In Step S6, the calculating unit 24 determines whether or not a GPU 2b satisfying the obtained consumed power is threshold Th_e or more is present among the multiple GPUs 2b.

If a GPU 2b satisfying the obtained consumed power thereof is equal to or higher than threshold Th_e (YES in Step S6), the calculating unit 24 obtains the prospective consumed power, the prospective execution time, and the prospective temperature of the GPU 2b when the clock frequency is lowered (Step S7), and the process proceeds to step S8. The calculating unit 24 uses, for the GPU 2b, the prospective execution time, the prospective consumed power, and the prospective temperature obtained in Step S7 in place of the execution time, the consumed power, and the temperature calculated in Step S3.

The task allocating unit 25 specifies a GPU 2b having an execution time within the time limit and also having the lowest temperature among the multiple GPU 2b, and allocates a task to the specified GPU 2b.

The object recognizing process unit 26 executes the task with a machine learning model 21c (Step S8) by inputting the video data 4 into the GPU 2b allocated with the task, and stores the recognition result 5 into the memory unit 21.

The outputting unit 27 outputs an output data including the recognition result 5, and the process ends.

Steps S4 and S5 and Steps S6 and S7 may be performed in the reverse order.
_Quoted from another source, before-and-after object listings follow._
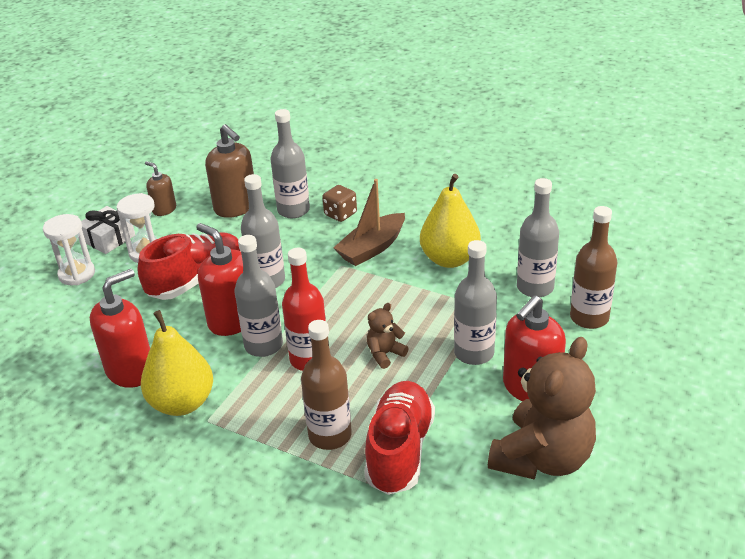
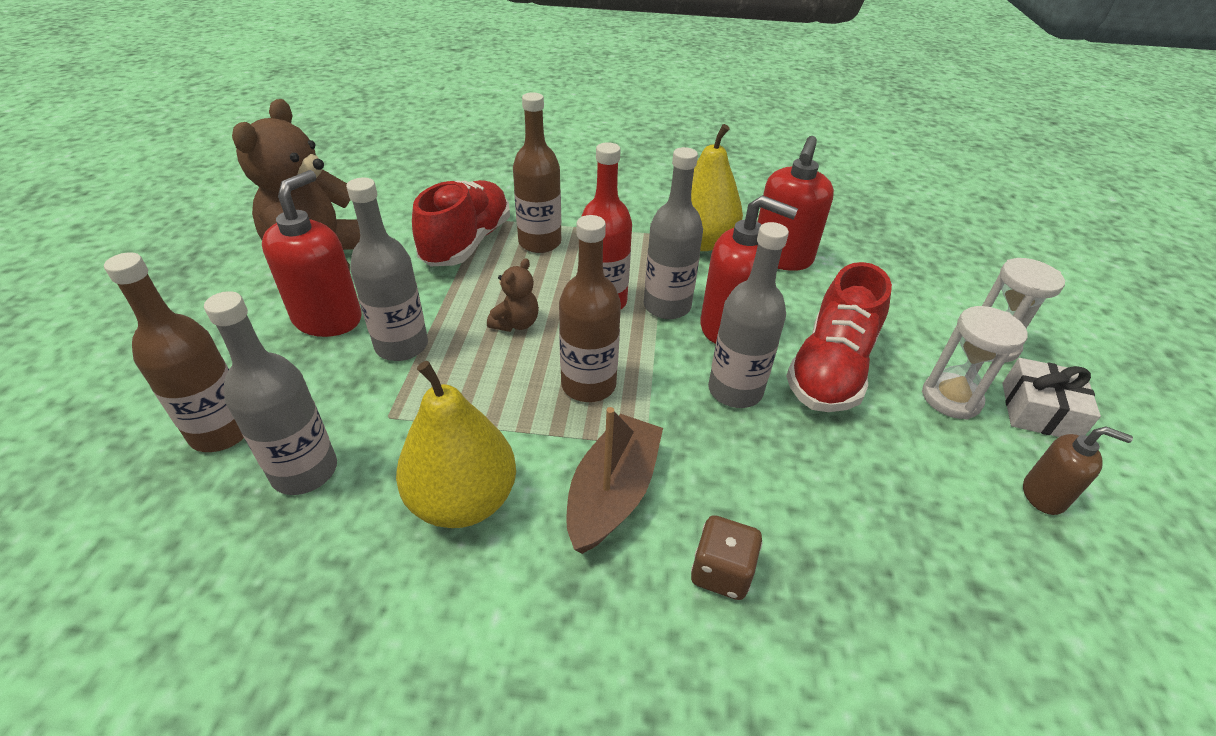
camera: 155 degrees right, 5 degrees up
(236, 207) = (932, 537): brown soap dispenser -> none
(293, 210) = (819, 558): grey bottle -> none
(355, 301) = (588, 385): none -> brown bottle
(400, 450) = (467, 243): red shoe -> red shoe turned 150 degrees counterclockwise

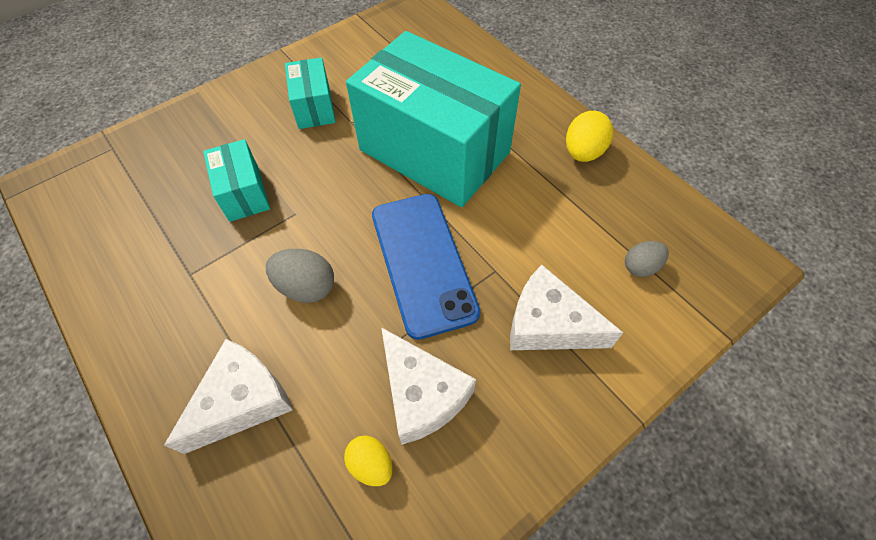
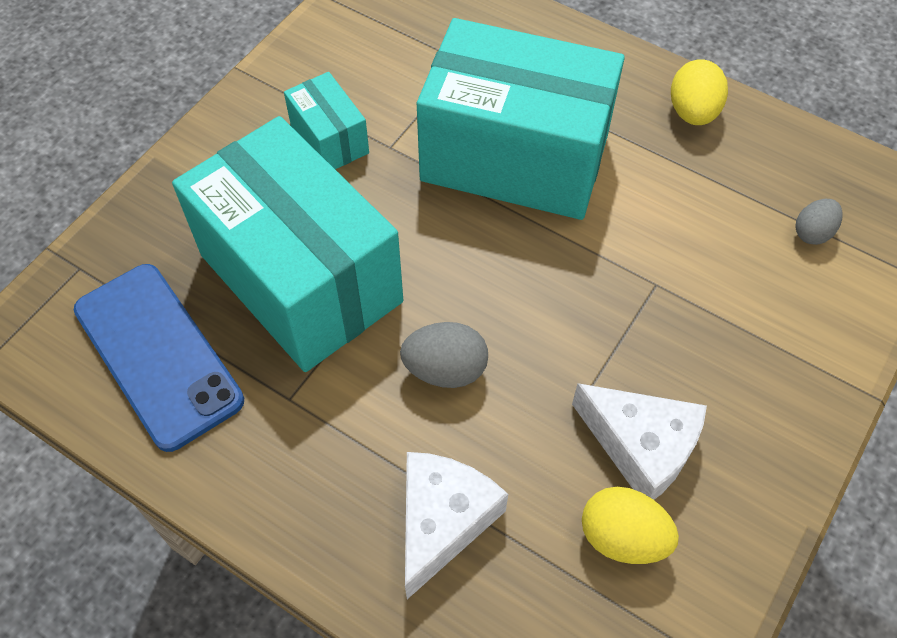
camera: 20 degrees left, 0 degrees up
(244, 193) = (301, 278): turquoise box -> turquoise box, size x2.22
(371, 464) = (622, 537): yellow egg -> yellow egg, size x1.50
(423, 262) = (569, 299): blue phone -> blue phone (158, 355)
(548, 324) = (742, 327): white cheese -> none

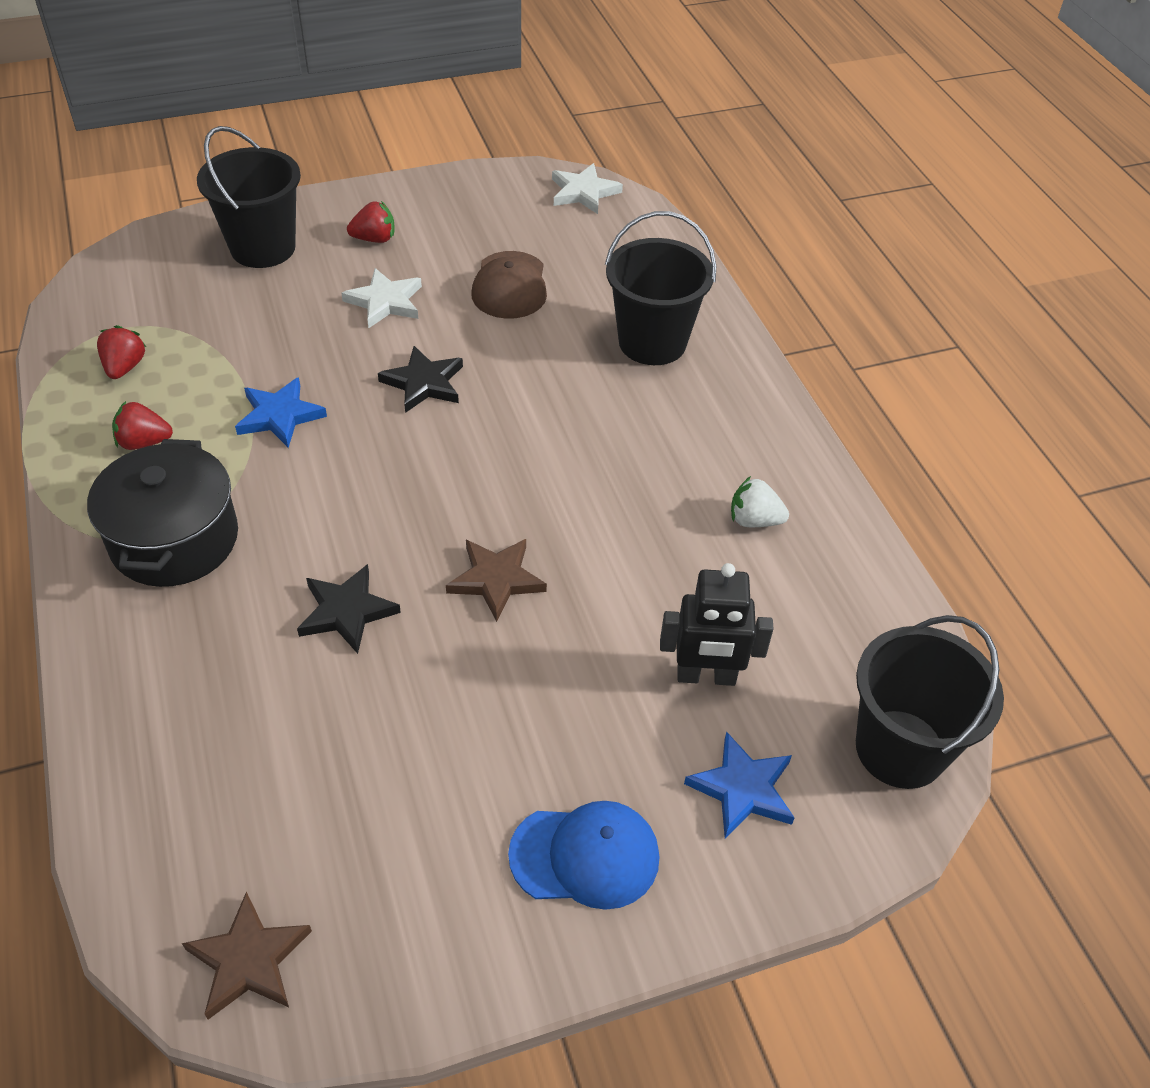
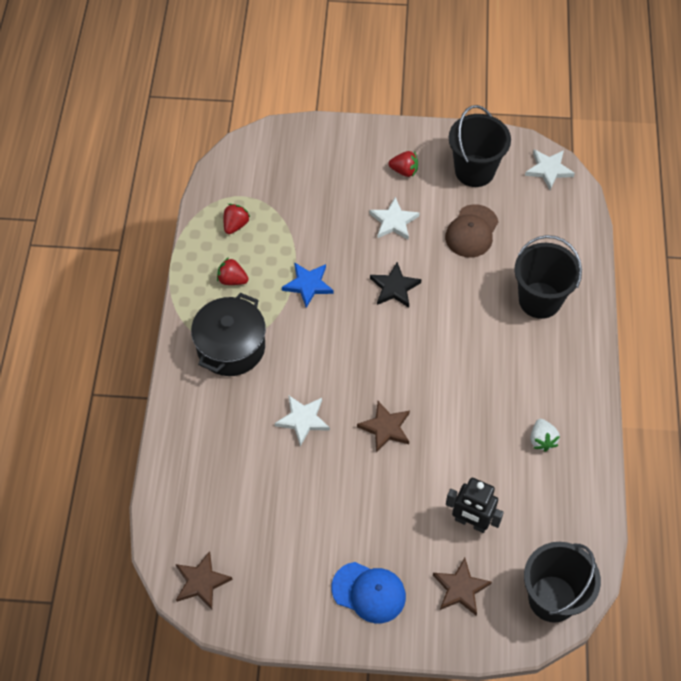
camera: 25 degrees right, 10 degrees up
(263, 248) = (336, 159): black bucket -> black bucket (474, 171)
(347, 611) = (303, 420): black star -> white star
(742, 789) = (460, 588): blue star -> brown star
(754, 520) = (542, 440): white strawberry -> white strawberry turned 135 degrees counterclockwise

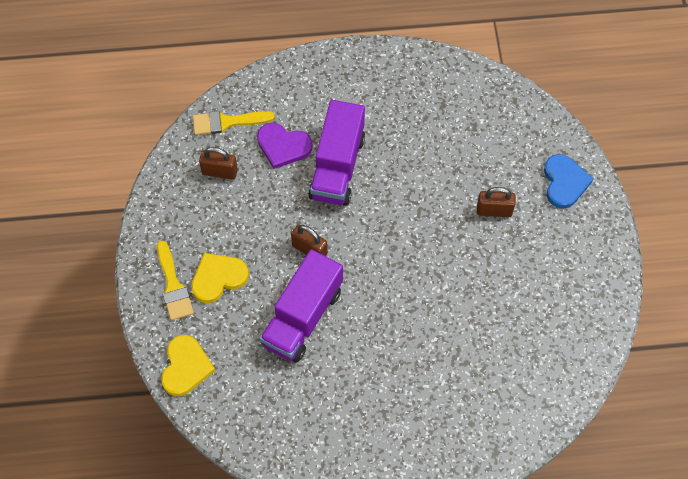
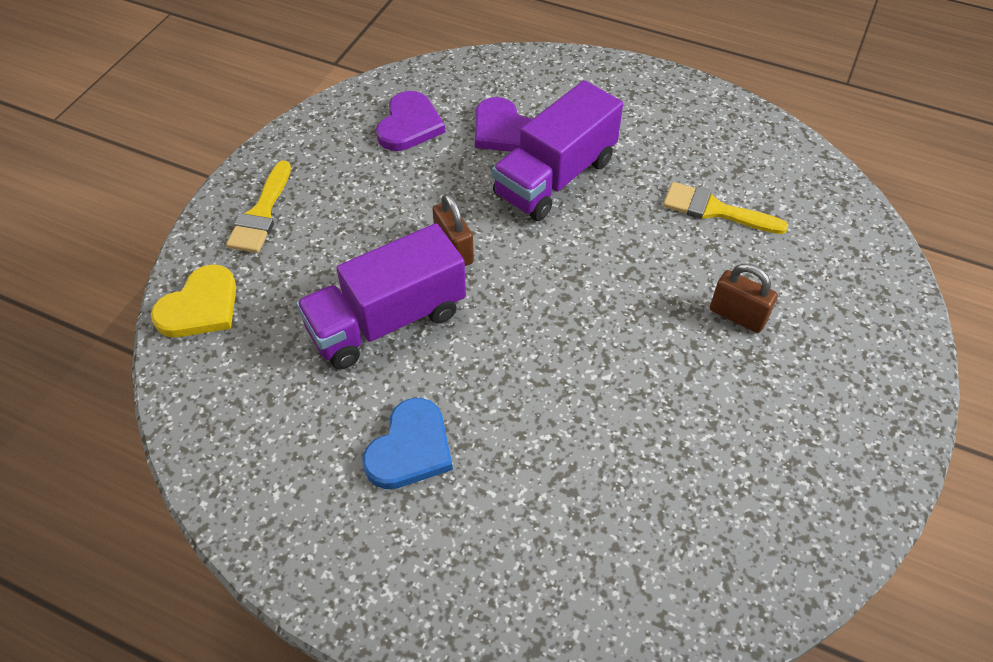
camera: 30 degrees right, 10 degrees down
(218, 278) = (319, 229): yellow heart -> none
(219, 172) = (409, 125): brown padlock -> purple heart
(227, 122) = (456, 82): yellow brush -> yellow brush (715, 210)
(564, 182) = (866, 327): blue heart -> blue heart (410, 448)

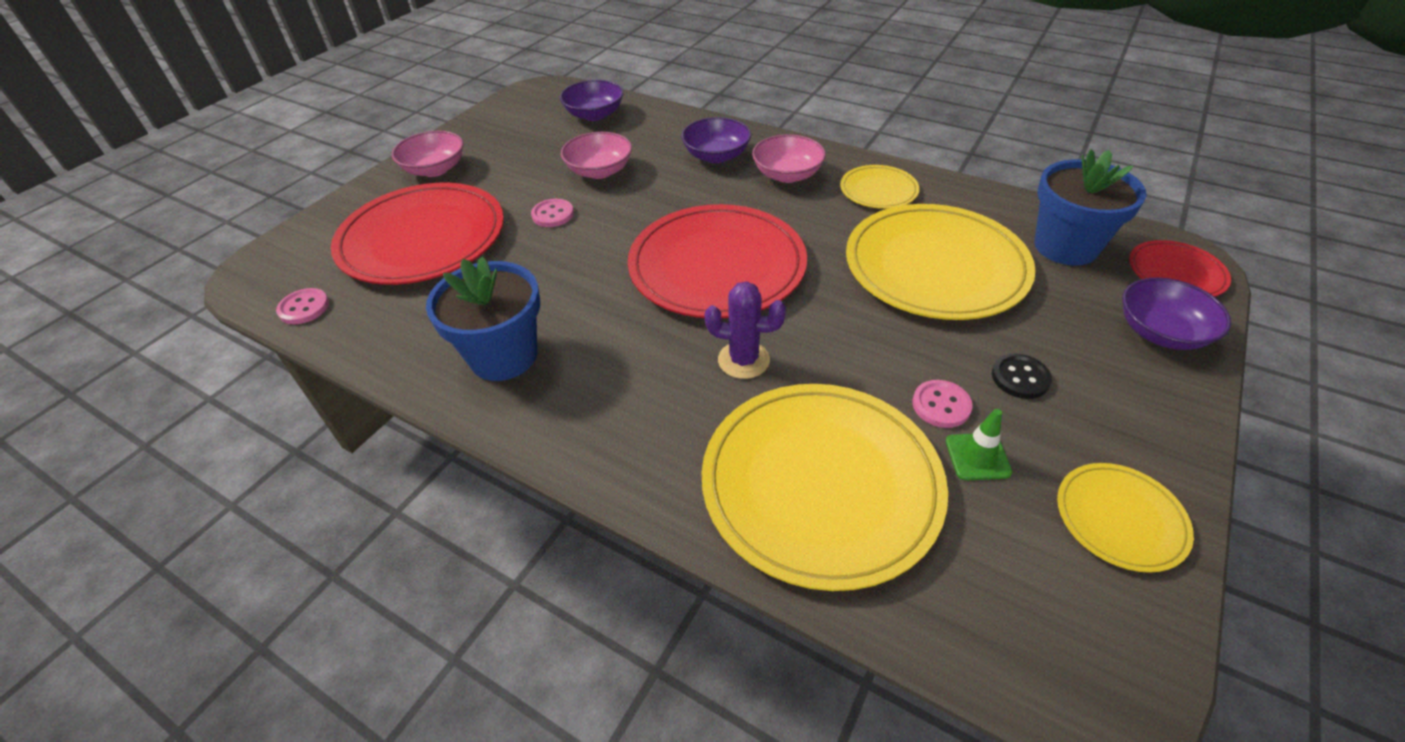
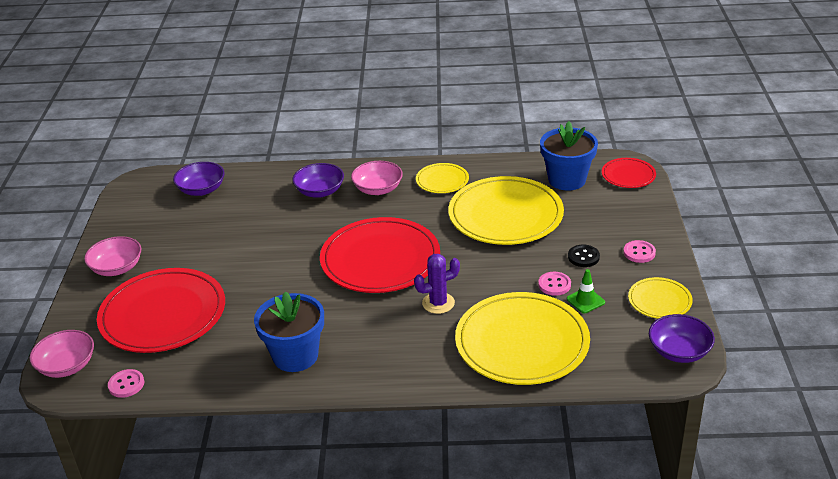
camera: 30 degrees left, 10 degrees down
(553, 214) = (242, 267): pink button -> pink button (639, 253)
(599, 171) = (246, 228): pink bowl -> pink bowl (67, 366)
(1160, 332) = (636, 209): purple bowl -> purple bowl (679, 351)

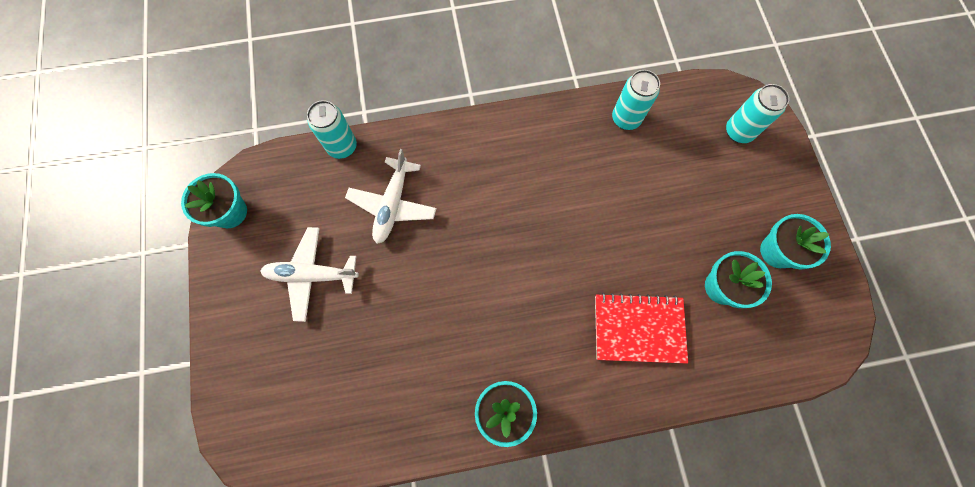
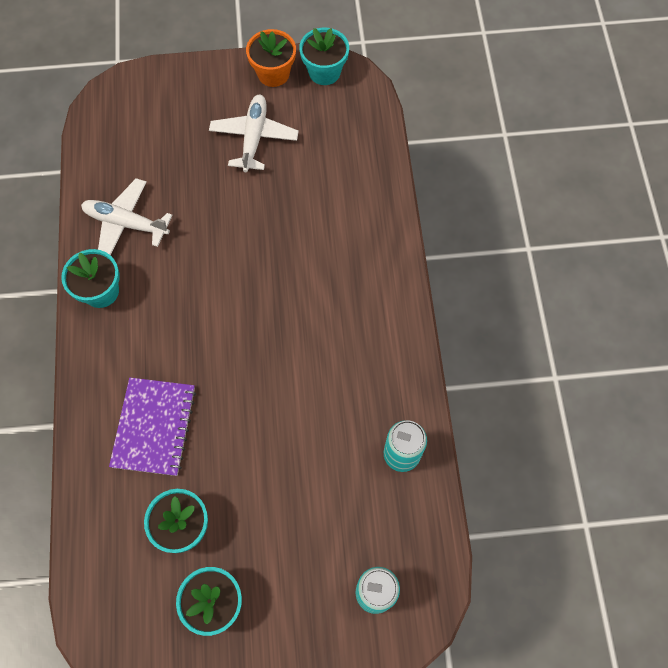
camera: 95 degrees right, 5 degrees down
(229, 264) = (273, 73): none -> orange flower pot
(342, 147) = (386, 162): turquoise can -> none
(393, 205) = (317, 206): white plane -> white plane (126, 223)
(638, 328) = (154, 427): red notebook -> purple notebook

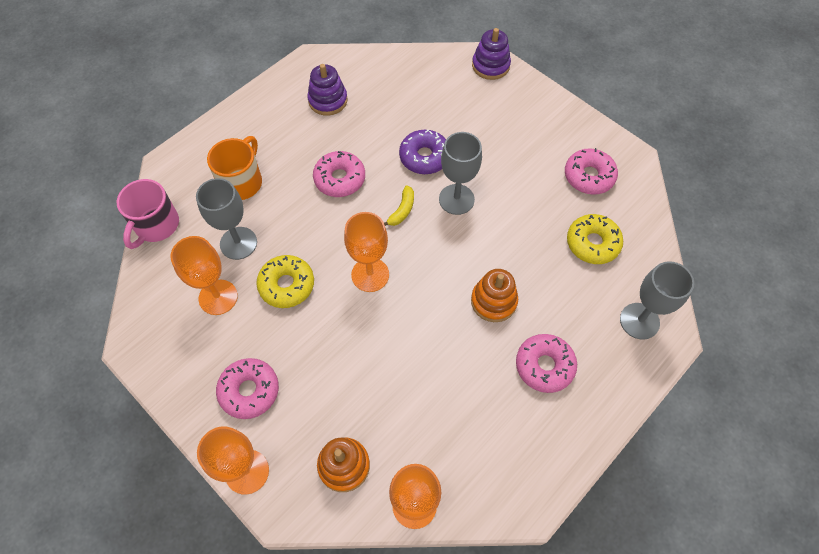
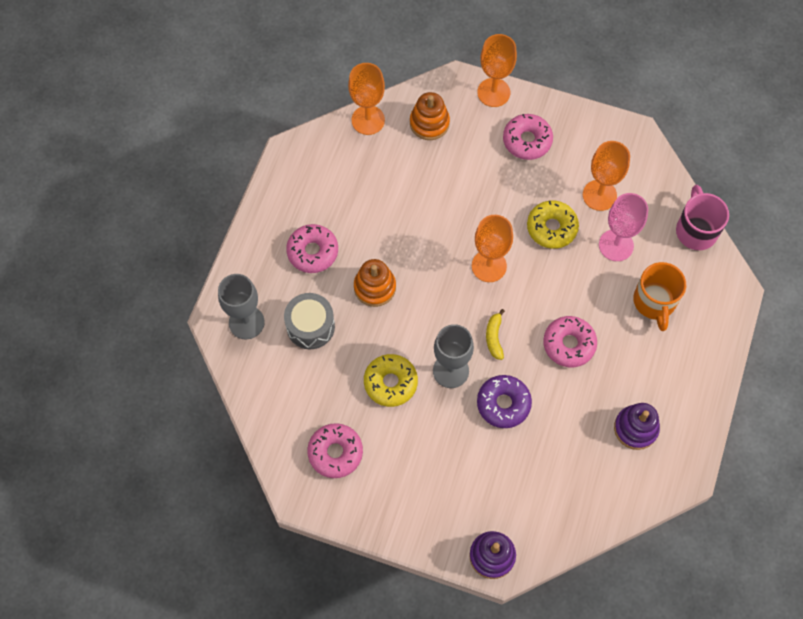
camera: 155 degrees right, 5 degrees up
(238, 243) = (616, 245): grey goblet -> pink goblet
(574, 290) = (310, 326): none -> grey drum
(592, 243) = (308, 379): yellow donut -> yellow donut (390, 383)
In addition, obtaining of the consumed power may be omitted in Step S7.

(III) Effect of First Embodiment

As described above, according to the video analyzing system 1 of the first embodiment, the video analyzing apparatus 2 (controlling unit 28) obtains, for each of the multiple GPUs 2b that are to be subjected to at least the first control, a correlation (temperature table 21a) generated in advice for each predetermined clock frequency, which correlation corresponds to a correlation between the execution time of the GPU 2b according to a processing load of a process and a temperature difference of the GPU 2b between before and after the execution of the process of the processing load. In addition, when starting the first process, the video analyzing apparatus 2 obtains, for each of the multiple GPUs 2b, a prospective execution time when the first process is executed and the temperature of each GPU 2b after execution of the first process is completed which are based on the correlation and information about current processing load, a current clock frequency, and the current temperature. Furthermore, when a GPU 2b having the obtained temperature of the first threshold or higher is present, the video analyzing apparatus 2 obtains a prospective execution time and a prospective temperature when a clock frequency of the of the GPU 2b is set to the first frequency from the correlation in place of the obtained execution time and the obtained temperature of the GPU 2b. Then, the video analyzing apparatus 2 causes one GPU 2b having the obtained temperature satisfying a predetermined condition among the multiple GPUs 2b having execution times within the time limit of the first process to execute the first process.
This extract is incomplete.